スピードワゴン様が殺され、ミシェルさんもホテルから姿を消したと...噂ではチベットからきた男が殺ったと」
チベット...その国で思い当たるのは1人しかいない。
しかし彼は、あの人は、私や、私の父にも我が力を教えてくれた人。
しかし、彼のあの力なら死ねないお祖母様も、確実に殺すことはできる。
もしこの話が本当だとしたら、スピードワゴン様やミシェルお祖母様は、まさか行方不明ではなく...しかし何故?
全てが信じられず、ふらりと足元がふらついた。
後ろから、ジョセフが私の肩を掴んで下がらせ、自分が前に出た。
「ジョセフ...!」
「ここは俺に任せろミカエル...!おいお前!スピードワゴンのじいさんとミシェル先生が死んだだと?
それも殺ったのはチベットから来た修行僧!ストレイツォのことか!」
「...」
ジョセフの問いかけのあと男は、メキシコ奥地の川でスピードワゴン一行のふたりのものらしい遺体を発見したと、肯定の言葉を吐き出した。
あまりの事実に動揺が隠せずにいると、エリナ奥様が震える声で、わかるような気がすると口にした。
「きっと...たぶん、スピードワゴンさんとミシェル先生がかつて話してくれた石仮面とディオ......それにまつわることのような気がする...」
「!エリナ奥様...お気を確かに...!!」
そっとエリナ奥様の肩を抱き、身体を支える。
そうだ、一番ショックを受けているのは、エリナ様だ。
私まで動揺してどうする...!
するとスモーキーが声を上げた。
「こ...怖いのを承知であえて言うぜ。

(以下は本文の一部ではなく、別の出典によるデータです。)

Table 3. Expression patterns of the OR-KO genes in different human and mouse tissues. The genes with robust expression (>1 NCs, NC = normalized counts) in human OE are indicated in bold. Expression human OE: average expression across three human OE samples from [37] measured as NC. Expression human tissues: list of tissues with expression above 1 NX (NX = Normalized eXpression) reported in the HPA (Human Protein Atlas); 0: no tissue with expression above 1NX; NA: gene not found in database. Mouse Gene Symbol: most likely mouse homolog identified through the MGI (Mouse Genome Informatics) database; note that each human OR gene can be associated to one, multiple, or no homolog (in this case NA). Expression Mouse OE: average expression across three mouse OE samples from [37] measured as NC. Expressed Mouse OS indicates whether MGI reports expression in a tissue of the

この男はマフィアだぜ!こんなゴロツキのいうことを信用しちゃあいけねぇ!きっとたかろうとしているんだ!」
「...そう思うのは勝手よ...」
スモーキーの言葉に軽く返すと男はしれっとタバコを咥えライターを取り出した。
とんでもない発言をよこしておいて、この態度か。
動揺が、煮えるような怒りに変わっていくことを理解し、体内の波紋でタバコに顔面が焦げるほどの火をつけてやろうかと思った時
既にジョセフが男の胸ぐらを掴んでいた。
「スモーキー!忠告ありがてえが俺はこいつのいうことを信用する......こいつらはゼニ金でのみ動く連中...
俺達はスピードワゴンとミシェル先生といわば家族!そこんとこの利益を狙って教えてくれるマフィアの情報だけに、かえって増幅された真実味があるんだ!だが!」
そこまで言ってジョセフは思い切り男に拳を叩き込んだ。
男から呻き声にも似た悲鳴が上がり吹き飛ぶ。
「いくら真実とはいえ、そんな最悪の情報をエリナばあちゃんと、俺の兄貴同然のミカエルにいきなり聞かせたのは許せねえ!

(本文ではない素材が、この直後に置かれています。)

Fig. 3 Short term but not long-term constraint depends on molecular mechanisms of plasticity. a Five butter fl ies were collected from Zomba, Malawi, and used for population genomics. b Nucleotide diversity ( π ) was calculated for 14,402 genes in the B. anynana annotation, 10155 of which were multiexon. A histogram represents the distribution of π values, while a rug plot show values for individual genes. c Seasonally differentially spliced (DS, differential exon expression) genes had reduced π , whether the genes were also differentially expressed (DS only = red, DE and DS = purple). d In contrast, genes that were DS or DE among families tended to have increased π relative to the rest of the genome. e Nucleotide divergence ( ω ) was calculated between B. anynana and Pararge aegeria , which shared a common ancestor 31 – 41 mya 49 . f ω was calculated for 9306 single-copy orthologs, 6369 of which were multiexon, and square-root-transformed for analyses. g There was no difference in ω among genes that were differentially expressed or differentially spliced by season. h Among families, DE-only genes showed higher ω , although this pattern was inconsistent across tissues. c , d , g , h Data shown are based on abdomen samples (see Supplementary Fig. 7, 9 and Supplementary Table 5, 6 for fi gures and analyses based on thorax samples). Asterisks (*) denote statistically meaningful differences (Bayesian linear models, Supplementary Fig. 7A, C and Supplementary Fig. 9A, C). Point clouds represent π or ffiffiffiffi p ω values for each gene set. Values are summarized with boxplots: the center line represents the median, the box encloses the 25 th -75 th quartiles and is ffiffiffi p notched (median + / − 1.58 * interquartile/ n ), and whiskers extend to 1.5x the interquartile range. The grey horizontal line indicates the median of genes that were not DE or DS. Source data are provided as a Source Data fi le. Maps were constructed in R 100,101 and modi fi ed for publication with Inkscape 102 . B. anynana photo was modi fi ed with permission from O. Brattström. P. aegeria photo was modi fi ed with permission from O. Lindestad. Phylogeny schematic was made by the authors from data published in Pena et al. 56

怯えさせて悲しませちまったじゃあねーかこのバカたれが!」
「ジョセフ…」
「エリナばあちゃん、ミカエル…大丈夫かよ」
「…ありがとうジョセフ。私は大丈夫です。それよりエリナ奥様を」
そっとジョセフにエリナ奥様を渡し、震えが止まらない指を隠す。
「ご…50年前のことが…いまだに…続…いている…なんて……」
震えたエリナ奥様の声を聞きながら、私もまた血脈の運命から逃げられないことを悟ると同時に
もう私と血の繋がる人は、この世界のどこにもいなくなってしまったと、気づいてしまった。
to be continue...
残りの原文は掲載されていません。